Royal Canadian Legion Requests Emergency Funding
Businesses aren’t the only ones to have been hard hit by the COVID-19 pandemic, many community based non-profit organizations have been struggling to stay afloat, including the Royal Canadian Legion.
It is estimated that one in 10 Legion branches face closure in the coming months unless there is some sort of intervention in the coming months. That message has been echoed on a local, provincial and national level.
For the past month and a half, the Royal Canadian Legion has been asking for emergency funding from the federal and provincial governments to help them pay some of their bills, to keep their doors open.
According to Nujma Bond, Communications Manager at the Royal Canadian Legion National Headquarters in Ottawa, said there are a total of 1,381 branches nationwide. Of these, 357 are in financial difficulty at this time.
“Legion Branches are a first line of help and support for Veterans and other community members. They are a source of camaraderie, they hold events and support community initiatives. They are often the hub of their community, especially in smaller centers. For now, many Branches are turning to non-traditional ways to raise funds in order to keep the lights on, from bottle drives to Go-Fund-Me initiatives.
Unfortunately, we understand Branches do not qualify for the government’s Emergency Community Support Fund unless it’s for a COVID-19 related project. The funding cannot help them with overall operational costs such as paying utility bills, and that’s where the need is currently greatest. Some Branches have qualified for funding in the form of a loan via the Canada Emergency Business Account. It will certainly help in the short term however most of it will have to be paid back which could be a long-term challenge if Branch operations don’t get back to normal.
It’s important to understand that funds raised during the National Poppy Campaign in November cannot be used for Branch operations. Those funds must go towards supporting Veterans and communities. The Legion is hopeful there will be some form of federal assistance that all Branches in need can access before it’s too late.”

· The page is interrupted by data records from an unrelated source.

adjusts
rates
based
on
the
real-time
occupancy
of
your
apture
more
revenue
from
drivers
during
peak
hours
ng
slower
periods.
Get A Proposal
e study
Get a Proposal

John Mahon, President of the Alberta-North West Territories Command, said emergency funding would help Legion Branches get through the summer and help to ensure longevity well into the future. Mahon said of those 161 Legion branches, 18 are facing possible closure due to their inability to raise critical funds needed for operations.”

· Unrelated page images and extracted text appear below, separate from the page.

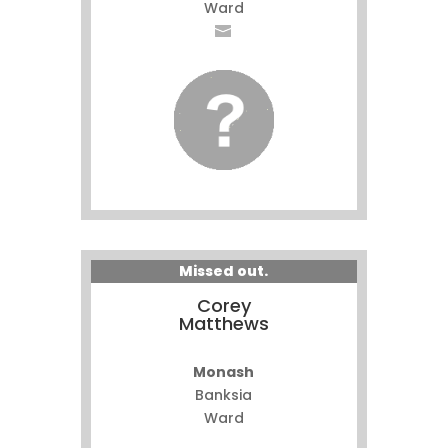
Ward
Missed out.
Corey
Matthews
Monash
Banksia
Ward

On June 25 he wrote a letter to Premier Jason Kenney, and stated, “Alberta’s 161 Legion Branches are hubs of support and comradeship, and we must help them survive so they may continue to provide the critical help needed by our Veterans and communities. , “We need your help to find a solution and ask that you raise our plight with your federal colleagues.”
It was back on April 28, Legion President wrote Prime Minister Trudeau asking for the process and eligibility criteria be forthcoming without delay in order to transfer additional help to Branches as quickly as they could.

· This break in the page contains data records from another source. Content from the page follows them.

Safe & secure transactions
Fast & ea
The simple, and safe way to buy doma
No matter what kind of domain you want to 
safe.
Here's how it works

While the Royal Canadian Legion Branch in Vegreville is not in any imminent danger of closing, it has taken a significant hit financially because members have been unable to host regular events such as bingos, family game night, pancake breakfasts and steak fry suppers. They have not been able to rent out their hall for rentals, which usually accounts for several thousands of dollars, and helps offset some of the regular expenses.
Bookkeeper Angela Mitchell said, “Catering is our biggest source of revenue.” They have had to cancel 11 events between March to May, which hasn’t been easy on members, patrons, and customers. Clubhouse revenue is down 85 percent and gaming revenue has sharply declined.
Fortunately, the province loosened health restrictions enough for the Legion to be able to re-open its clubhouse on June 3. “We’re hoping to re-open our bingos on July 16 pending AGLC approval.”
The Vegreville Legion currently has 170 members.
There may be a glimmer of hope for Legion Branches because during the Prime Minister’s daily briefing during question and answer period he said the federal government is looking into ways to support Royal Canadian Legions and other service and volunteer-based organizations that are “going through a very difficult time right now.”
“There have been many, many supports for Canadians but there are smaller organizations, service organizations, and legions… that are going through a very difficult time right now,” Trudeau told reporters on Friday, (June 26).
“We know that, we hear that, and we’re working with the Minister of Veterans Affairs and other officials to try and ensure that we’re supporting these organizations that are so important, not just for veterans, but for their communities as well,” he said.